Questions:
a – In the passage on the infrared receiver, what is mentioned as a light source of the infrared signal-transmitting unit?
b – Reproduce the part of the infrared receiver passage that opens with the words containing "The infrared receiver is" and closes with "by voltage application.", swapping "photoelectric conversion element" for "light-detecting element".

Passage to read:
So the light guide is arranged over the front face of the equipment
to the receiving surface of the infrared receiver in order to
efficiently guide the infrared signal to the receiving surface of
the infrared receiver. A light exiting surface of the light guide
may or may not be in contact with the receiving surface of the
infrared receiver.
[0016] The light guide is not especially limited as long as it can
transmit infrared, and it may or may not transmit visible light.
The infrared receiver is not especially limited as long as it
converts an infrared signal to an electric signal. A photo diode
and the like may be mentioned as the infrared receiver. The
photodiode is a photoelectric conversion element that converts
light into an electric charge by utilizing an increase in reverse
current which flows through p-n semiconductor junction or
metal-semiconductor rectifying contact by photovoltaic effect
generated by photo-irradiation. A light source of the infrared
signal-transmitting unit is not especially limited, and an infrared
emitting diode may be mentioned as the light source. The infrared
emitting diode is a semiconductor device having semiconductor
junction where infrared radiant flux is generated without heat when
a current flows by voltage application.

Data section:

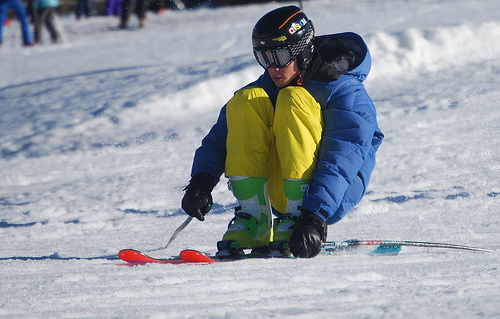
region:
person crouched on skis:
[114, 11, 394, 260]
--
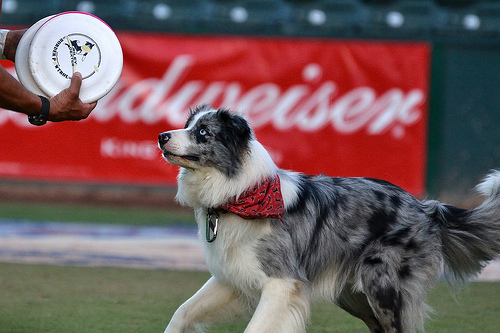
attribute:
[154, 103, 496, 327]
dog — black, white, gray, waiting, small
==
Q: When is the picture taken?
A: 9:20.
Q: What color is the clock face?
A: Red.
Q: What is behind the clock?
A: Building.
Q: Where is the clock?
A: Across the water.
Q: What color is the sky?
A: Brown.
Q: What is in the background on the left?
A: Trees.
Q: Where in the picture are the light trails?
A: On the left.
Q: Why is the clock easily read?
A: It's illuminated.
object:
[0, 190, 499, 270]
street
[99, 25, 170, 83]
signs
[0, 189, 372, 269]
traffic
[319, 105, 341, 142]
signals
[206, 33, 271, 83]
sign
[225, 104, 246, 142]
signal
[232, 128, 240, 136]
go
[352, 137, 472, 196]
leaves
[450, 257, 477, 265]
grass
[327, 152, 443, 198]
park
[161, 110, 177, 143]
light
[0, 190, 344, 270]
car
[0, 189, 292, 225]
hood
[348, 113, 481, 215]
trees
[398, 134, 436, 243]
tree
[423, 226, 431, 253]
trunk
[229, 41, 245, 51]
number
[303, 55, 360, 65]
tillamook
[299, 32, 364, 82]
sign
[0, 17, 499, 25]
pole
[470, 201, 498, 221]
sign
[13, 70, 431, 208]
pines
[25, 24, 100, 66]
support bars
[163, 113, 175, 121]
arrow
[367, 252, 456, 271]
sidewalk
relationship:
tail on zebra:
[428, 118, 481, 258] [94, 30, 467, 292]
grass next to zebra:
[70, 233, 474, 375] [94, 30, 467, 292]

Outputs in order:
a – An infrared emitting diode.

b –
The infrared receiver is not especially limited as long as it
converts an infrared signal to an electric signal. A photo diode
and the like may be mentioned as the infrared receiver. The
photodiode is a light-detecting element that converts
light into an electric charge by utilizing an increase in reverse
current which flows through p-n semiconductor junction or
metal-semiconductor rectifying contact by photovoltaic effect
generated by photo-irradiation. A light source of the infrared
signal-transmitting unit is not especially limited, and an infrared
emitting diode may be mentioned as the light source. The infrared
emitting diode is a semiconductor device having semiconductor
junction where infrared radiant flux is generated without heat when
a current flows by voltage application.